_Prompt_.
What's needed: every entry, printed exactly, minus the images.

BEGIN

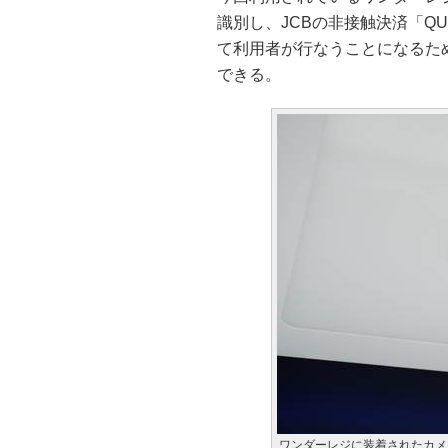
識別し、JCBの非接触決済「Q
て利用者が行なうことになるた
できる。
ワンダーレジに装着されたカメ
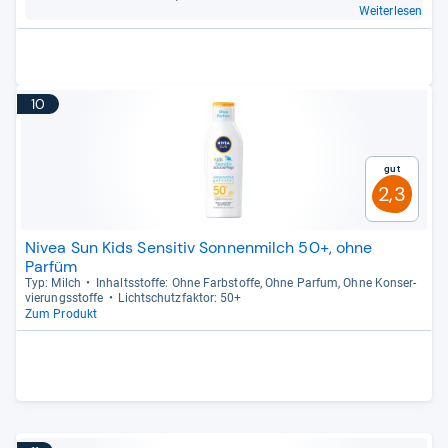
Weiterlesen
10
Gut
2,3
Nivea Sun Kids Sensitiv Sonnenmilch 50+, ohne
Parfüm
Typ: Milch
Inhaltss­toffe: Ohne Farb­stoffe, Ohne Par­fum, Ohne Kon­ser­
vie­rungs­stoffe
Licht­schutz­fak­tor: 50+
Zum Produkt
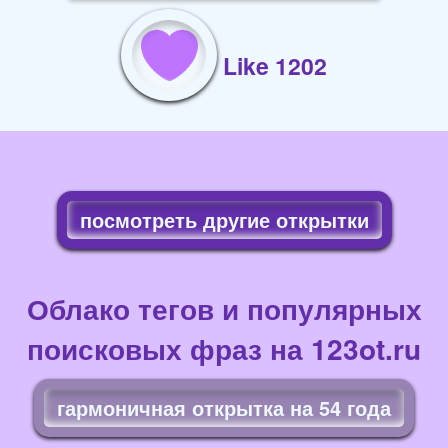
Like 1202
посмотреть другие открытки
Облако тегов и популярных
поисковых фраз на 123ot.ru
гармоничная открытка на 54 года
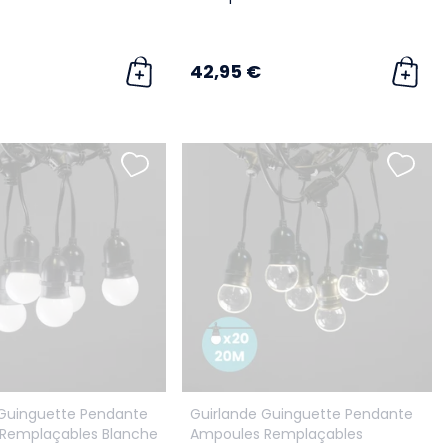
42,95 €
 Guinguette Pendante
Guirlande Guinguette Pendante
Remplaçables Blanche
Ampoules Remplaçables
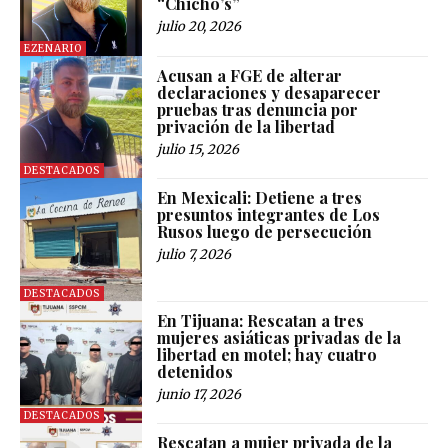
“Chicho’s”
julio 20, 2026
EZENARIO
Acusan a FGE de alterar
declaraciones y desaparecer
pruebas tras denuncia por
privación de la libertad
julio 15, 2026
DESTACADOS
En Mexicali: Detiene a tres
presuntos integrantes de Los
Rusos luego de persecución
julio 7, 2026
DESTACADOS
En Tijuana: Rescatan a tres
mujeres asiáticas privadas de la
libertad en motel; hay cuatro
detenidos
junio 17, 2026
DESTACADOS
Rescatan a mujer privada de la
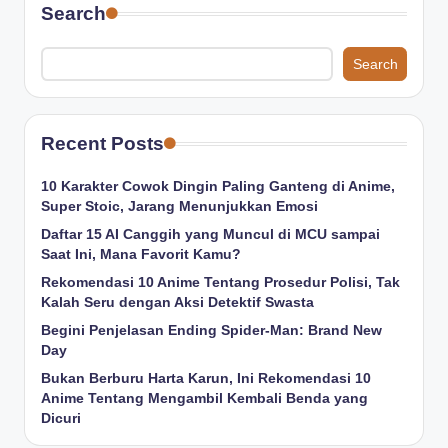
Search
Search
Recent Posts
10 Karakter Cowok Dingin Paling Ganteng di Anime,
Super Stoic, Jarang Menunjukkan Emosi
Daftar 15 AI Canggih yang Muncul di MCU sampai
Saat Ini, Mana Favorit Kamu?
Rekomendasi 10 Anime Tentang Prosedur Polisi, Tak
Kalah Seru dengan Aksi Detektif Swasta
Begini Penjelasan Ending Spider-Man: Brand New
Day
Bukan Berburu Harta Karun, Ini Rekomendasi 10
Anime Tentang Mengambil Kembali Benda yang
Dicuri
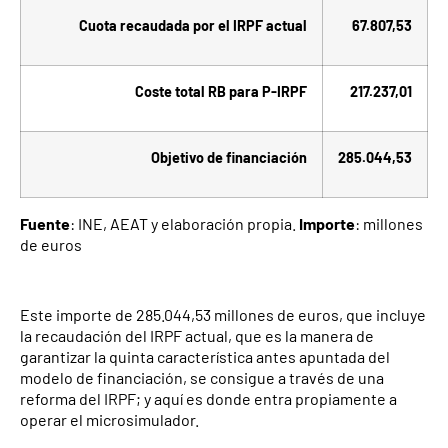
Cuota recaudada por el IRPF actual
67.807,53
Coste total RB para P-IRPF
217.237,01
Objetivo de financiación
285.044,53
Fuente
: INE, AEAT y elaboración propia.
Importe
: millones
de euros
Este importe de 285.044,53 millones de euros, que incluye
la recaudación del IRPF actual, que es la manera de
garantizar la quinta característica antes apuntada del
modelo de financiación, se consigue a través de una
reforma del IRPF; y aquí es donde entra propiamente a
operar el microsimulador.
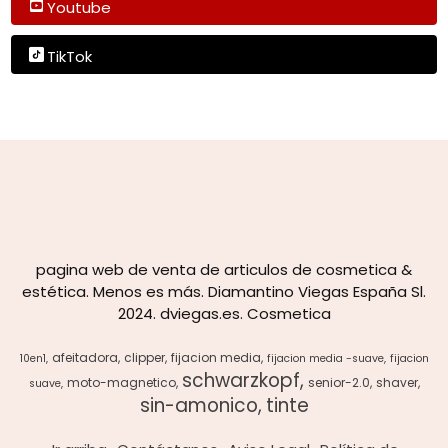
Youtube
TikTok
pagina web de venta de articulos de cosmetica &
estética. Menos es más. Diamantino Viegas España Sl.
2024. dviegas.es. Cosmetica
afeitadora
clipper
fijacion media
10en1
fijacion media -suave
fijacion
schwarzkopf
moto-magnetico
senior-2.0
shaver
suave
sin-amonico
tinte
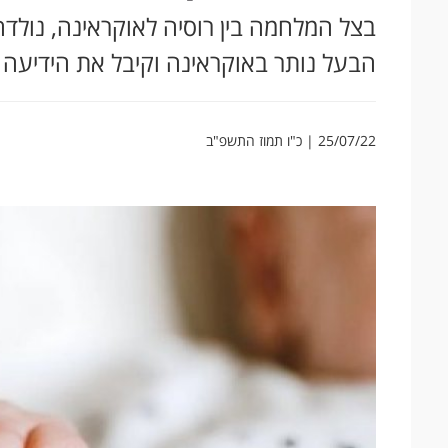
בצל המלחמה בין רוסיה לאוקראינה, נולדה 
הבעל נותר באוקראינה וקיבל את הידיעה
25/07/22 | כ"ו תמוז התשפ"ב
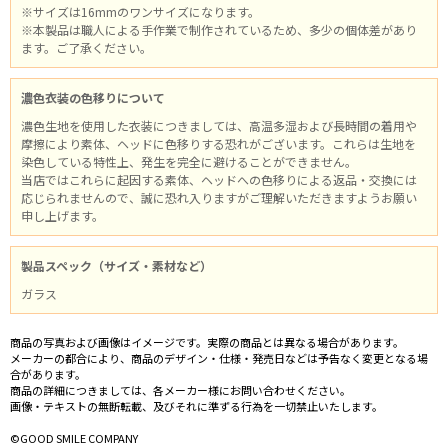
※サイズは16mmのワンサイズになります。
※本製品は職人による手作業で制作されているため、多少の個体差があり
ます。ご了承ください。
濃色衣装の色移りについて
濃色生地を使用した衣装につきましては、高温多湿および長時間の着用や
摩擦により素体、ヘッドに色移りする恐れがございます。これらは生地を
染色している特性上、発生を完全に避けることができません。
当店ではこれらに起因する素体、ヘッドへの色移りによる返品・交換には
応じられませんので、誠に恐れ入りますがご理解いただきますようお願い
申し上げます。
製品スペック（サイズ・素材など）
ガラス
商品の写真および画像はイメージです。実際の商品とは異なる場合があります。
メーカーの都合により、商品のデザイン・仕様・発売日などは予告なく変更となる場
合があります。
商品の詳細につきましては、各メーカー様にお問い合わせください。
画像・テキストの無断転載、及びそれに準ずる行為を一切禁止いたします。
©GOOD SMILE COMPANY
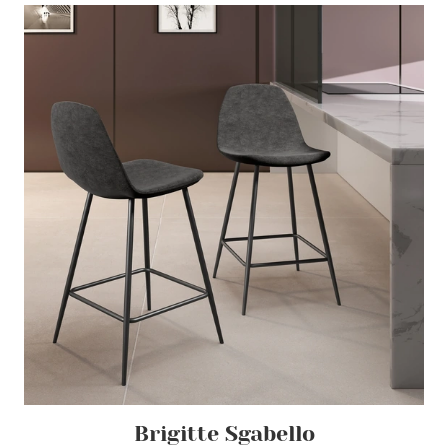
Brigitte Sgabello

END

_Written response_.
識別し、JCBの非接触決済「Q
て利用者が行なうことになるた
できる。
ワンダーレジに装着されたカメ
Weiterlesen
10
Gut
2,3
Nivea Sun Kids Sensitiv Sonnenmilch 50+, ohne
Parfüm
Typ: Milch
Inhaltss­toffe: Ohne Farb­stoffe, Ohne Par­fum, Ohne Kon­ser­
vie­rungs­stoffe
Licht­schutz­fak­tor: 50+
Zum Produkt
Like 1202
посмотреть другие открытки
Облако тегов и популярных
поисковых фраз на 123ot.ru
гармоничная открытка на 54 года
42,95 €
 Guinguette Pendante
Guirlande Guinguette Pendante
Remplaçables Blanche
Ampoules Remplaçables
“Chicho’s”
julio 20, 2026
EZENARIO
Acusan a FGE de alterar
declaraciones y desaparecer
pruebas tras denuncia por
privación de la libertad
julio 15, 2026
DESTACADOS
En Mexicali: Detiene a tres
presuntos integrantes de Los
Rusos luego de persecución
julio 7, 2026
DESTACADOS
En Tijuana: Rescatan a tres
mujeres asiáticas privadas de la
libertad en motel; hay cuatro
detenidos
junio 17, 2026
DESTACADOS
Rescatan a mujer privada de la
Search
Search
Recent Posts
10 Karakter Cowok Dingin Paling Ganteng di Anime,
Super Stoic, Jarang Menunjukkan Emosi
Daftar 15 AI Canggih yang Muncul di MCU sampai
Saat Ini, Mana Favorit Kamu?
Rekomendasi 10 Anime Tentang Prosedur Polisi, Tak
Kalah Seru dengan Aksi Detektif Swasta
Begini Penjelasan Ending Spider-Man: Brand New
Day
Bukan Berburu Harta Karun, Ini Rekomendasi 10
Anime Tentang Mengambil Kembali Benda yang
Dicuri
Cuota recaudada por el IRPF actual
67.807,53
Coste total RB para P-IRPF
217.237,01
Objetivo de financiación
285.044,53
Fuente
: INE, AEAT y elaboración propia.
Importe
: millones
de euros
Este importe de 285.044,53 millones de euros, que incluye
la recaudación del IRPF actual, que es la manera de
garantizar la quinta característica antes apuntada del
modelo de financiación, se consigue a través de una
reforma del IRPF; y aquí es donde entra propiamente a
operar el microsimulador.
Youtube
TikTok
pagina web de venta de articulos de cosmetica &
estética. Menos es más. Diamantino Viegas España Sl.
2024. dviegas.es. Cosmetica
afeitadora
clipper
fijacion media
10en1
fijacion media -suave
fijacion
schwarzkopf
moto-magnetico
senior-2.0
shaver
suave
sin-amonico
tinte
בצל המלחמה בין רוסיה לאוקראינה, נולדה 
הבעל נותר באוקראינה וקיבל את הידיעה
25/07/22 | כ"ו תמוז התשפ"ב
※サイズは16mmのワンサイズになります。
※本製品は職人による手作業で制作されているため、多少の個体差があり
ます。ご了承ください。
濃色衣装の色移りについて
濃色生地を使用した衣装につきましては、高温多湿および長時間の着用や
摩擦により素体、ヘッドに色移りする恐れがございます。これらは生地を
染色している特性上、発生を完全に避けることができません。
当店ではこれらに起因する素体、ヘッドへの色移りによる返品・交換には
応じられませんので、誠に恐れ入りますがご理解いただきますようお願い
申し上げます。
製品スペック（サイズ・素材など）
ガラス
商品の写真および画像はイメージです。実際の商品とは異なる場合があります。
メーカーの都合により、商品のデザイン・仕様・発売日などは予告なく変更となる場
合があります。
商品の詳細につきましては、各メーカー様にお問い合わせください。
画像・テキストの無断転載、及びそれに準ずる行為を一切禁止いたします。
©GOOD SMILE COMPANY
Brigitte Sgabello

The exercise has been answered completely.